El cuento de Navidad de Auggie Wren de Paul Auster
Le oí este cuento a Auggie Wren. Dado que Auggie no queda demasiado bien en él, por lo menos no
todo lo bien que a él le habría gustado, me pidió que no utilizara su verdadero nombre. Aparte de
eso, toda la historia de la billetera perdida, la anciana ciega y la comida de Navidad es exactamente
como él me la contó.
Auggie y yo nos conocemos desde hace casi once años. Él trabaja detrás del mostrador de un
estanco en la calle Court, en el centro de Brooklyn, y como es el único estanco que tiene los puritos
holandeses que a mí me gusta fumar, entro allí bastante a menudo. Durante mucho tiempo apenas
pensé en Auggie Wren. Era el extraño hombrecito que llevaba un buzo azul con capucha y me
vendía puros y revistas, el personaje pícaro y chistoso que siempre tenía algo gracioso que decir
acerca del tiempo, de los Mets o de los políticos de Washington, y nada más.

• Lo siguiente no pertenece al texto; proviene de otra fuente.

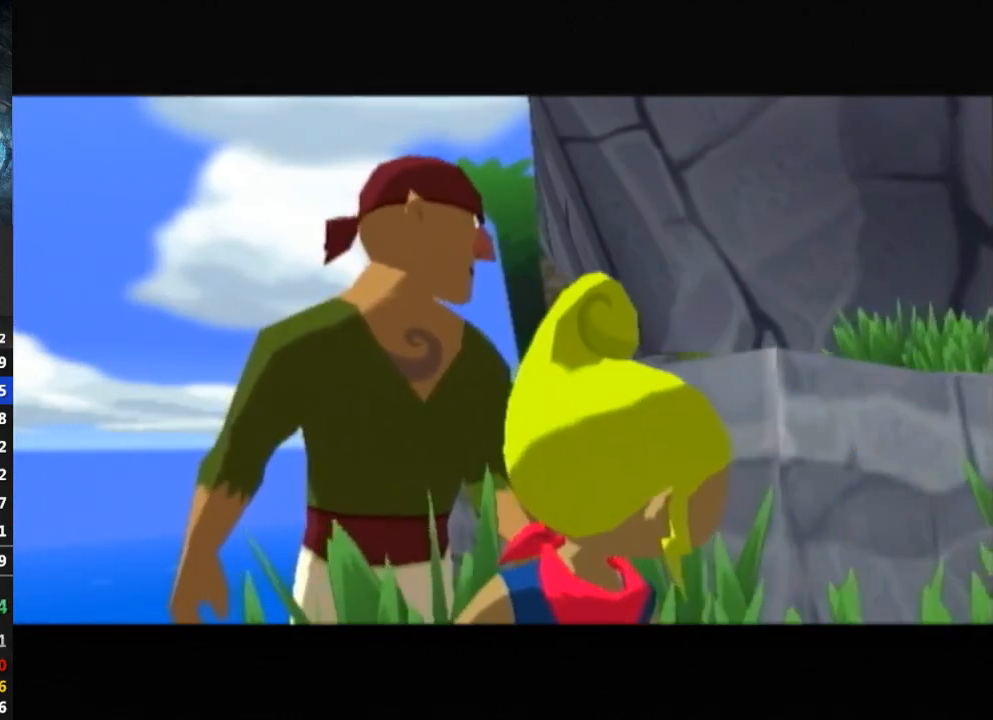
{"buttons": [], "left_stick": "center", "right_stick": "center", "events": [[67, "B", "down"], [100, "B", "up"], [167, "B", "down"], [200, "B", "up"], [300, "B", "down"], [367, "B", "up"], [433, "B", "down"], [500, "B", "up"]]}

Pero luego, un día, hace varios años, él estaba leyendo una revista en la tienda cuando casualmente
tropezó con la reseña de un libro mío. Supo que era yo porque la reseña iba acompañada de una
fotografía, y a partir de entonces las cosas cambiaron entre nosotros. Yo ya no era simplemente un
cliente más para Auggie, me había convertido en una persona distinguida. A la mayoría de la gente
le importan un comino los libros y los escritores, pero resultó que Auggie se consideraba un artista.
Ahora que había descubierto el secreto de quién era yo, me adoptó como a un aliado, un confidente,
un camarada. A decir verdad, a mí me resultaba bastante embarazoso. Luego, casi inevitablemente,
llegó el momento en que me preguntó si estaría yo dispuesto a ver sus fotografías. Dado su
entusiasmo y buena voluntad, no parecía que hubiera manera de rechazarlo.
Dios sabe qué esperaba yo. Como mínimo, no era lo que Auggie me enseñó al día siguiente. En una
pequeña trastienda sin ventanas abrió una caja de cartón y sacó doce álbumes de fotos negros e
idénticos. Dijo que aquélla era la obra de su vida, y no tardaba más de cinco minutos al día en
hacerla. Todas las mañanas durante los últimos doce años se había detenido en la esquina de la
Avenida Atlantic y la calle Clinton exactamente a las siete y había hecho una sola fotografía en
color de exactamente la misma vista. El proyecto ascendía ya a más de cuatro mil fotografías. Cada
álbum representaba un año diferente y todas las fotografías estaban dispuestas en secuencia, desde
el 1 de enero hasta el 31 de diciembre, con las fechas cuidadosamente anotadas debajo de cada una.
Mientras hojeaba los álbumes y empezaba a estudiar la obra de Auggie, no sabía qué pensar. Mi
primera impresión fue que se trataba de la cosa más extraña y desconcertante que había visto nunca.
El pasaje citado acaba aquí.